Ulla Lindkvist

Personal information
- Born: 30 August 1939
- Died: 6 August 2015 (aged 75)

Medal record
Women's orienteering
Representing Sweden
World Championships
| Gold medal – first place | 1966 Fiskars | Individual |
| Gold medal – first place | 1968 Linköping | Individual |
| Gold medal – first place | 1970 Friedrichroda | Relay |
| Silver medal – second place | 1968 Linköping | Relay |
| Silver medal – second place | 1970 Friedrichroda | Individual |
| Silver medal – second place | 1972 Doksy | Relay |
European Championships
| Gold medal – first place | 1962 Løten | Individual |
| Gold medal – first place | 1962 Løten | Relay |
| Gold medal – first place | 1964 Le Brassus | Relay |
| Bronze medal – third place | 1964 Le Brassus | Individual |

= Ulla Lindkvist =

Swedish orienteering competitor

Ulla Lindkvist (30 August 1939 – 6 August 2015) was a Swedish orienteering competitor, and the first individual female world champion in this sport.

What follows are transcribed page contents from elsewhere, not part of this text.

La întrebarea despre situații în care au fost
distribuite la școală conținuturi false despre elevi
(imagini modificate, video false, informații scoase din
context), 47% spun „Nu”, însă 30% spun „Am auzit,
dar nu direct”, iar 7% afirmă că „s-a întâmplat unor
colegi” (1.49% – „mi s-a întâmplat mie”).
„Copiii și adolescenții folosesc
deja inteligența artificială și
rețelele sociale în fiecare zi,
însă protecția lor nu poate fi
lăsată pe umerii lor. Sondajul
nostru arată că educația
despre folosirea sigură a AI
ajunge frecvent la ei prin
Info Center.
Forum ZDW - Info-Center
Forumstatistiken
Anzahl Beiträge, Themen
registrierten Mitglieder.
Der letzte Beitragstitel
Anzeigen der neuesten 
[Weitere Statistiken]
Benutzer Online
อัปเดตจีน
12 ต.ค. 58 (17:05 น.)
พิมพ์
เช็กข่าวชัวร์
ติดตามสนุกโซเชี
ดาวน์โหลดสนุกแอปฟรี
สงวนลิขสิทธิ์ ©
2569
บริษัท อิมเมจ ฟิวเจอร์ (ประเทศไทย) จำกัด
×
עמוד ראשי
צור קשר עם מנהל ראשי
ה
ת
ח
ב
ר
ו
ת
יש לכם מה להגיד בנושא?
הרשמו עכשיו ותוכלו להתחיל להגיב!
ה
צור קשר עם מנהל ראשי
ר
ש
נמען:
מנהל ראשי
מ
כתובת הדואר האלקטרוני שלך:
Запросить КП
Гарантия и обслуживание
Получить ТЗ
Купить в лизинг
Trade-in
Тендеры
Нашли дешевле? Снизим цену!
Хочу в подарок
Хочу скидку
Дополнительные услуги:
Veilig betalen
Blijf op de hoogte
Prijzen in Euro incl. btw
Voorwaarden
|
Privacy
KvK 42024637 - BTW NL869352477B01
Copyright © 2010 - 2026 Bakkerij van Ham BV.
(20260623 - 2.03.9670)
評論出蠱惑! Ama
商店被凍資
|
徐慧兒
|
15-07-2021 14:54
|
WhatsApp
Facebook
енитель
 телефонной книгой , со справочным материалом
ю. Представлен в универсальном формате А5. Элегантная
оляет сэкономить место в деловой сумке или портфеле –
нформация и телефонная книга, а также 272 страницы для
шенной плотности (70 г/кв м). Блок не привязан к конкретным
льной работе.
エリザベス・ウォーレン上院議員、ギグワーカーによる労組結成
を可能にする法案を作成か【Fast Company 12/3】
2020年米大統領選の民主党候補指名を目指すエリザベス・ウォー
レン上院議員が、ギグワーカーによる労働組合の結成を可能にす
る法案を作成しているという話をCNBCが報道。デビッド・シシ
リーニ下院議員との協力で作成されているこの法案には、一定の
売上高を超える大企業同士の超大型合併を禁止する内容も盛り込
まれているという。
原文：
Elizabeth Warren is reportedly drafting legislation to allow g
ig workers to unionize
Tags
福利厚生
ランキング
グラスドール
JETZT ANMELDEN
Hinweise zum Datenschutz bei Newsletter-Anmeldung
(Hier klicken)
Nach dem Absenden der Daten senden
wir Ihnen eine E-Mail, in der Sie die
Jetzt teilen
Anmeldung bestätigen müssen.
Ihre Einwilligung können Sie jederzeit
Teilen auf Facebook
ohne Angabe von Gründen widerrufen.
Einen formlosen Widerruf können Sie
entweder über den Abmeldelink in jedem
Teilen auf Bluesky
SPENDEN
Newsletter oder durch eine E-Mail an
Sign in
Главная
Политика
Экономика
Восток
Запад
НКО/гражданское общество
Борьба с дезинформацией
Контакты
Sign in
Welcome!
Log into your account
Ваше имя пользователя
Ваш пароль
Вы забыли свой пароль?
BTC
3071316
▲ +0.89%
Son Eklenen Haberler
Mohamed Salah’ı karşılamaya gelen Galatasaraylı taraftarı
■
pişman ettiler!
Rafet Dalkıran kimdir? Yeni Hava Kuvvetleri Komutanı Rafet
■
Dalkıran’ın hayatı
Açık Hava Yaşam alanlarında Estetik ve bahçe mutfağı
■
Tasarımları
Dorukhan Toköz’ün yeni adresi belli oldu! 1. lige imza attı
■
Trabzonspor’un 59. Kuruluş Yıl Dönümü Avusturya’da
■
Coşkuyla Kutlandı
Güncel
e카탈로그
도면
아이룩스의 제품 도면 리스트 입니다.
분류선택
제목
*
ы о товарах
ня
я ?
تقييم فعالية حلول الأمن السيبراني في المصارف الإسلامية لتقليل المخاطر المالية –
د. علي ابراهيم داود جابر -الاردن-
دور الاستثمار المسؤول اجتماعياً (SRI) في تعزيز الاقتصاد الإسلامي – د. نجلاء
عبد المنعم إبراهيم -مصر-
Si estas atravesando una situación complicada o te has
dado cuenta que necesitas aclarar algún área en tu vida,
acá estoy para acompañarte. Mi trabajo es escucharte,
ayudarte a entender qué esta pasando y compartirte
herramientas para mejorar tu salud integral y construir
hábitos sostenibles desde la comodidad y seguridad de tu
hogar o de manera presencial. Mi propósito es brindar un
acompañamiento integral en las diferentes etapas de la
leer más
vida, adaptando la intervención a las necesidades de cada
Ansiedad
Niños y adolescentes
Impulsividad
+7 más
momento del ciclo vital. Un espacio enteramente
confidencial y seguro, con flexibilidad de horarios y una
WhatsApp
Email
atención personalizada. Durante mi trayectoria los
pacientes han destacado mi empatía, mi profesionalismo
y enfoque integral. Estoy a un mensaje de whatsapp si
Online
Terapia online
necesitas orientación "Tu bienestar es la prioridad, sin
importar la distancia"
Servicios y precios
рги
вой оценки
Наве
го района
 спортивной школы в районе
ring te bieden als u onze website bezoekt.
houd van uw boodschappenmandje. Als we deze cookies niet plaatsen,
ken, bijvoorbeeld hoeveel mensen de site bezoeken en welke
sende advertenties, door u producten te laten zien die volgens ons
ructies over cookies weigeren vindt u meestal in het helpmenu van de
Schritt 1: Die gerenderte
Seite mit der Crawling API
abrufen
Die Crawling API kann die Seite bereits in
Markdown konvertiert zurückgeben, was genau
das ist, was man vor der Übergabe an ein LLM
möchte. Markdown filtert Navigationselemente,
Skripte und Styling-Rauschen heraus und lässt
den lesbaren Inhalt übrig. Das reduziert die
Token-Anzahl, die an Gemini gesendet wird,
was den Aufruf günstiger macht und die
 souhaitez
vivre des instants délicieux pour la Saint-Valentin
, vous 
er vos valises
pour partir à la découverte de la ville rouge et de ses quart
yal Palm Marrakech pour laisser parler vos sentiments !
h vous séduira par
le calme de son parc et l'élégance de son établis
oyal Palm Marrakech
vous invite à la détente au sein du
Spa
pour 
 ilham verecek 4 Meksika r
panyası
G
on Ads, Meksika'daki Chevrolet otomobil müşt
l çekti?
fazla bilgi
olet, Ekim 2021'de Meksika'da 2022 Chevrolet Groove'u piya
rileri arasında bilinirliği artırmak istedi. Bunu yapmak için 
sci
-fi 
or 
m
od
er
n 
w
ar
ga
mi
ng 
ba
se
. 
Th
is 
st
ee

She won the 1966 and 1968 Individual World Orienteering Championships, and finished second 1970. She became Relay World Champion in 1970 as a member of the Swedish team (together with Birgitta Larsson and Eivor Steen-Olsson). She also participated on the teams that obtained silver medals in 1968 and 1972.

Lindkvist holds the record for the number of overall O-Ringen victories, and number of O-Ringen wins in a row, winning eight in a row from 1967 to 1974.